> _Exercise task_
Please quote the Junior Rangers text word for word, everything from "Being involved with" down to "and much more.".

> _Selected excerpt_
>> Begin

Junior Rangers in Frederikshavn Municipality
Junior Rangers in Frederikshavn Municipality have a number of great activities they can choose from in order to help preserve the environment. A well thought out program, combined with the love for nature, and commitment to forwarding the knowledge to the youth turned out to be the perfect recipe for a big number of interested candidates.
At the Municipality of Frederikshavn in 2017, the Department for Parks and Roads made a targeted concept with Junior Rangers as volunteer helpers in municipal woods and natural areas. The concept is aimed at children and adolescents residing in Frederikshavn Municipality.
Being involved with nature
Junior Rangers help at Nature Reserves, National Parks, and natural areas. They can be voluntary guides, help with footbridges, signs, feed wildlife in the winter, count bats and much more.

>> End

> _Data lines_
>> Begin

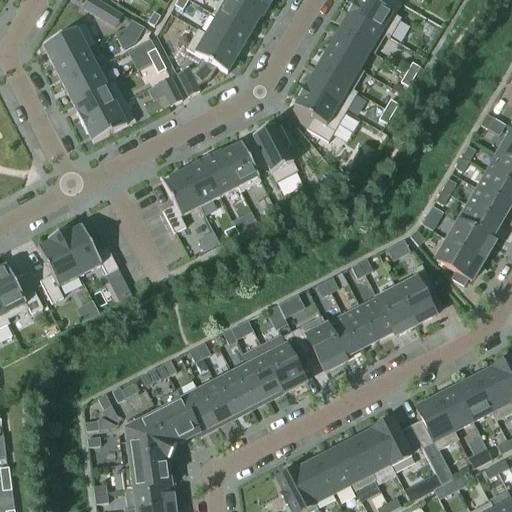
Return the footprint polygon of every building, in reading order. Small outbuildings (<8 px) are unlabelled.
[(90,0),(88,0),(82,11),(102,23),(109,11),(106,9),(90,0)] [(182,0),(178,0),(174,8),(182,13),(188,3),(182,0)] [(226,0),(221,0),(211,18),(215,20),(216,20),(248,39),(259,21),(259,20),(226,1),(227,0),(226,0)] [(227,0),(226,1),(259,20),(259,21),(261,22),(272,3),(267,0),(227,0)] [(353,5),(347,16),(389,41),(400,22),(394,18),(400,7),(388,0),(366,0),(366,1),(363,0),(357,0),(354,6),(353,5)] [(153,15),(147,26),(153,30),(160,19),(153,15)] [(389,41),(347,16),(346,17),(347,18),(337,35),(374,57),(384,39),(388,42),(389,41)] [(205,37),(205,38),(237,58),(248,39),(216,20),(215,20),(205,37)] [(130,23),(125,31),(134,46),(143,31),(140,29),(130,23)] [(84,27),(42,49),(52,69),(86,52),(86,53),(95,48),(84,27)] [(197,33),(185,53),(201,62),(196,70),(188,74),(196,89),(208,83),(215,70),(226,77),(237,58),(205,38),(205,37),(197,33)] [(359,73),(363,76),(363,75),(359,73),(369,55),(373,58),(374,57),(337,35),(326,54),(359,73)] [(86,52),(52,69),(62,89),(96,71),(90,60),(98,56),(95,48),(86,53),(86,52)] [(154,52),(146,56),(152,67),(160,62),(154,52)] [(326,54),(315,73),(348,92),(356,97),(356,96),(352,94),(363,76),(359,73),(326,54)] [(160,62),(152,67),(157,77),(165,72),(160,62)] [(411,66),(405,76),(413,80),(419,71),(411,66)] [(96,71),(62,89),(72,108),(106,90),(105,89),(109,87),(100,69),(96,71)] [(187,72),(176,78),(187,101),(199,95),(196,89),(188,74),(187,72)] [(303,90),(303,91),(345,115),(356,97),(348,92),(315,73),(304,90),(303,90)] [(413,80),(405,76),(399,86),(407,90),(413,80)] [(169,82),(158,87),(170,110),(181,104),(169,82)] [(106,90),(72,108),(77,117),(76,118),(81,128),(124,105),(114,85),(109,87),(105,89),(106,90)] [(327,146),(345,115),(303,91),(296,102),(297,102),(293,111),(312,122),(305,133),(327,146)] [(383,113),(391,118),(397,108),(389,103),(383,113)] [(124,105),(81,128),(85,137),(87,136),(92,147),(134,125),(124,105)] [(386,128),(391,118),(383,113),(378,123),(386,128)] [(485,117),(479,129),(487,133),(493,122),(485,117)] [(255,148),(244,154),(255,176),(267,170),(275,186),(297,175),(285,152),(288,151),(279,132),(276,134),(273,129),(251,140),(255,148)] [(511,142),(507,140),(495,161),(511,170),(511,142)] [(221,157),(220,157),(238,191),(237,192),(239,196),(260,185),(255,176),(244,154),(240,147),(221,157)] [(474,154),(467,149),(460,161),(468,165),(474,154)] [(220,155),(200,165),(219,201),(237,192),(238,191),(220,157),(221,157),(220,155)] [(468,165),(460,161),(454,172),(461,176),(468,165)] [(511,170),(495,161),(487,176),(511,190),(511,170)] [(219,201),(200,165),(181,175),(199,211),(219,201)] [(339,171),(349,183),(362,174),(349,166),(339,171)] [(199,211),(181,175),(161,186),(173,209),(162,215),(173,237),(185,231),(180,221),(199,211)] [(511,203),(511,190),(487,176),(477,193),(508,211),(511,203)] [(455,187),(447,183),(441,194),(448,198),(455,187)] [(508,211),(477,193),(467,209),(498,227),(508,211)] [(448,198),(441,194),(434,205),(442,209),(448,198)] [(498,227),(467,209),(458,225),(489,243),(498,227)] [(273,210),(262,215),(267,223),(277,218),(273,210)] [(439,214),(431,210),(425,221),(432,226),(439,214)] [(241,220),(231,225),(233,229),(238,238),(248,233),(241,220)] [(493,246),(489,243),(458,225),(446,245),(481,265),(493,246)] [(233,229),(223,235),(227,243),(238,238),(233,229)] [(68,233),(57,238),(79,280),(100,269),(106,279),(117,273),(106,250),(94,256),(81,230),(69,236),(68,233)] [(424,244),(415,234),(409,240),(417,250),(424,244)] [(48,246),(37,252),(50,279),(39,285),(51,307),(62,301),(57,291),(79,280),(57,238),(47,244),(48,246)] [(481,265),(446,245),(435,264),(455,276),(451,283),(462,289),(466,282),(470,285),(481,265)] [(366,263),(358,267),(364,279),(372,274),(366,263)] [(358,267),(350,271),(356,283),(364,279),(358,267)] [(0,312),(6,323),(27,312),(30,318),(42,312),(31,289),(19,295),(5,268),(0,271),(0,312)] [(420,269),(410,274),(415,283),(396,293),(414,329),(434,319),(422,296),(432,291),(420,269)] [(117,273),(106,279),(110,288),(122,282),(117,273)] [(332,281),(324,285),(330,296),(338,292),(332,281)] [(324,285),(316,289),(322,300),(330,296),(324,285)] [(414,329),(396,293),(376,303),(395,340),(414,329)] [(376,303),(359,312),(376,344),(392,336),(394,340),(395,340),(376,303)] [(0,331),(9,327),(6,323),(0,312),(0,331)] [(359,312),(342,321),(359,353),(376,344),(359,312)] [(321,320),(290,336),(302,359),(312,353),(324,376),(344,366),(342,361),(326,330),(321,320)] [(342,321),(326,330),(342,361),(359,353),(342,321)] [(238,329),(230,334),(236,345),(244,341),(238,329)] [(230,334),(222,337),(228,349),(236,345),(230,334)] [(259,352),(282,396),(283,397),(304,387),(292,364),(302,359),(290,336),(259,352)] [(204,347),(196,351),(202,362),(210,358),(204,347)] [(196,351),(188,355),(194,367),(202,362),(196,351)] [(259,352),(244,360),(248,370),(266,404),(282,396),(259,352)] [(491,372),(491,373),(511,412),(511,361),(491,372)] [(170,365),(162,369),(168,380),(175,376),(170,365)] [(162,369),(154,373),(160,384),(168,380),(162,369)] [(248,370),(231,379),(249,413),(266,404),(248,370)] [(511,415),(511,412),(491,373),(472,383),(490,417),(494,425),(511,415)] [(231,379),(214,387),(232,421),(249,413),(231,379)] [(472,383),(453,393),(470,426),(490,417),(472,383)] [(214,387),(197,396),(215,430),(232,421),(214,387)] [(119,391),(111,395),(117,406),(125,402),(119,391)] [(451,436),(470,426),(453,393),(434,403),(451,436)] [(198,439),(176,395),(156,406),(161,415),(132,430),(125,441),(130,473),(119,475),(122,495),(168,489),(165,465),(167,465),(175,449),(174,448),(195,437),(196,440),(198,439)] [(197,396),(181,405),(198,439),(215,430),(197,396)] [(104,398),(97,402),(103,414),(111,410),(104,398)] [(455,445),(451,436),(434,403),(415,413),(421,424),(432,446),(436,454),(455,445)] [(410,459),(409,458),(398,436),(391,423),(370,434),(371,435),(388,469),(389,470),(410,459)] [(432,446),(421,424),(409,430),(421,452),(432,446)] [(97,425),(84,426),(85,435),(98,434),(97,425)] [(409,458),(421,452),(409,430),(398,436),(409,458)] [(371,435),(353,445),(370,478),(388,469),(371,435)] [(99,441),(86,442),(87,451),(100,450),(99,441)] [(373,485),(370,478),(353,445),(333,455),(351,488),(354,495),(373,485)] [(510,453),(506,445),(496,450),(500,458),(510,453)] [(467,462),(472,472),(491,463),(485,452),(467,462)] [(314,464),(332,498),(351,488),(333,455),(314,464)] [(313,508),(332,498),(314,464),(296,474),(313,508)] [(493,469),(497,477),(507,472),(503,464),(493,469)] [(497,477),(493,469),(483,474),(487,482),(497,477)] [(8,471),(0,471),(0,482),(0,484),(9,482),(8,471)] [(441,489),(445,487),(452,483),(453,483),(447,472),(435,478),(441,489)] [(315,511),(313,508),(296,474),(295,473),(275,484),(282,497),(280,499),(285,508),(287,507),(289,511),(315,511)] [(435,478),(403,494),(409,506),(433,493),(441,489),(435,478)] [(452,483),(457,493),(468,488),(463,478),(453,483),(452,483)] [(9,482),(0,484),(2,495),(11,493),(9,482)] [(457,493),(452,483),(445,487),(450,497),(457,493)] [(168,489),(131,494),(133,511),(143,511),(174,508),(171,488),(168,489)] [(105,489),(92,491),(93,499),(106,497),(105,489)] [(106,497),(93,499),(95,508),(108,506),(106,497)] [(396,502),(386,507),(388,511),(396,511),(400,510),(396,502)]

>> End

> _Final result_
Being involved with nature
Junior Rangers help at Nature Reserves, National Parks, and natural areas. They can be voluntary guides, help with footbridges, signs, feed wildlife in the winter, count bats and much more.